[sane-devel] reverse engineering techniques

Dave Burns sane@burnsorama.com
Wed, 21 Jul 2004 18:26:26 -0400


Some of you are lucky enough to get developer docs from a manufacturer so
that writing a driver isn't too hard. I'm working on the Canon FS4000 film
scanner and, although I haven't tried, I've heard Canon is tough to get docs
from. So, I'd like to get as far as I can before having to sign an NDA with
Canon (if they'll even do that ;-) ).

I've been following this list for the last few months and I haven't seen
much reverse-engineering advice. Mostly it consists of "dump out a USB/SCSI
transaction log and stare at the numbers until you make some sense of them."
This is what I've done and I can control the FS4000 well enough to scan
slides at high quality. But I'd say that about 50% of the parameters I'm
using are still not well understood. I fill in the blanks in my
understanding by watching what other programs do and use those magic values.

* MATERIAL SHOWN
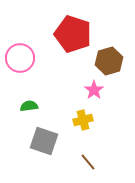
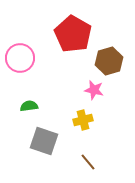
red pentagon: rotated 12 degrees clockwise
pink star: rotated 24 degrees counterclockwise
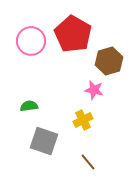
pink circle: moved 11 px right, 17 px up
yellow cross: rotated 12 degrees counterclockwise
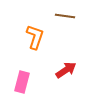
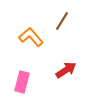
brown line: moved 3 px left, 5 px down; rotated 66 degrees counterclockwise
orange L-shape: moved 4 px left; rotated 60 degrees counterclockwise
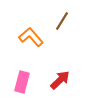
red arrow: moved 6 px left, 10 px down; rotated 10 degrees counterclockwise
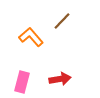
brown line: rotated 12 degrees clockwise
red arrow: moved 1 px up; rotated 35 degrees clockwise
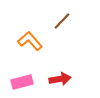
orange L-shape: moved 1 px left, 4 px down
pink rectangle: rotated 60 degrees clockwise
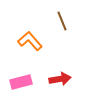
brown line: rotated 66 degrees counterclockwise
pink rectangle: moved 1 px left
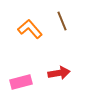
orange L-shape: moved 12 px up
red arrow: moved 1 px left, 6 px up
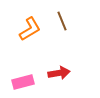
orange L-shape: rotated 100 degrees clockwise
pink rectangle: moved 2 px right
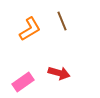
red arrow: rotated 25 degrees clockwise
pink rectangle: rotated 20 degrees counterclockwise
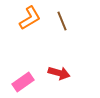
orange L-shape: moved 11 px up
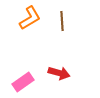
brown line: rotated 18 degrees clockwise
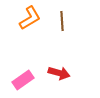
pink rectangle: moved 2 px up
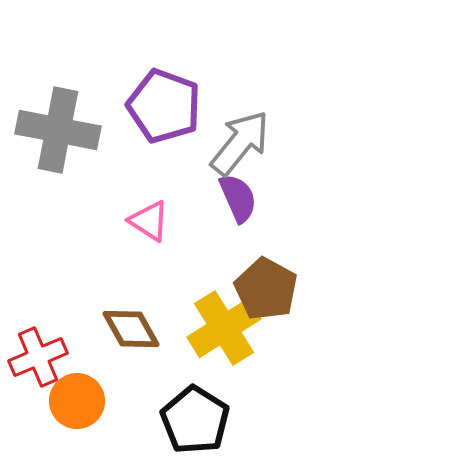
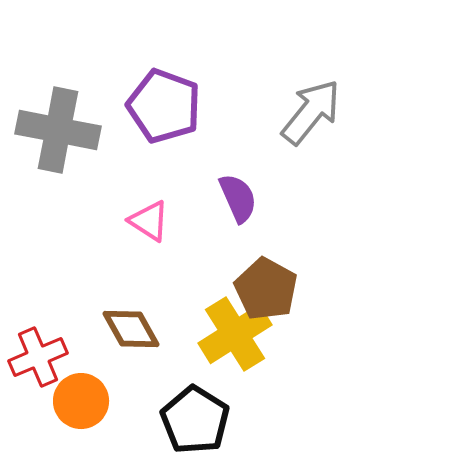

* REQUIRED WORK
Quote the reverse-engineering post word for word, between "Some of you" and "those magic values.", inclusive.

* RESPONSE
Some of you are lucky enough to get developer docs from a manufacturer so
that writing a driver isn't too hard. I'm working on the Canon FS4000 film
scanner and, although I haven't tried, I've heard Canon is tough to get docs
from. So, I'd like to get as far as I can before having to sign an NDA with
Canon (if they'll even do that ;-) ).

I've been following this list for the last few months and I haven't seen
much reverse-engineering advice. Mostly it consists of "dump out a USB/SCSI
transaction log and stare at the numbers until you make some sense of them."
This is what I've done and I can control the FS4000 well enough to scan
slides at high quality. But I'd say that about 50% of the parameters I'm
using are still not well understood. I fill in the blanks in my
understanding by watching what other programs do and use those magic values.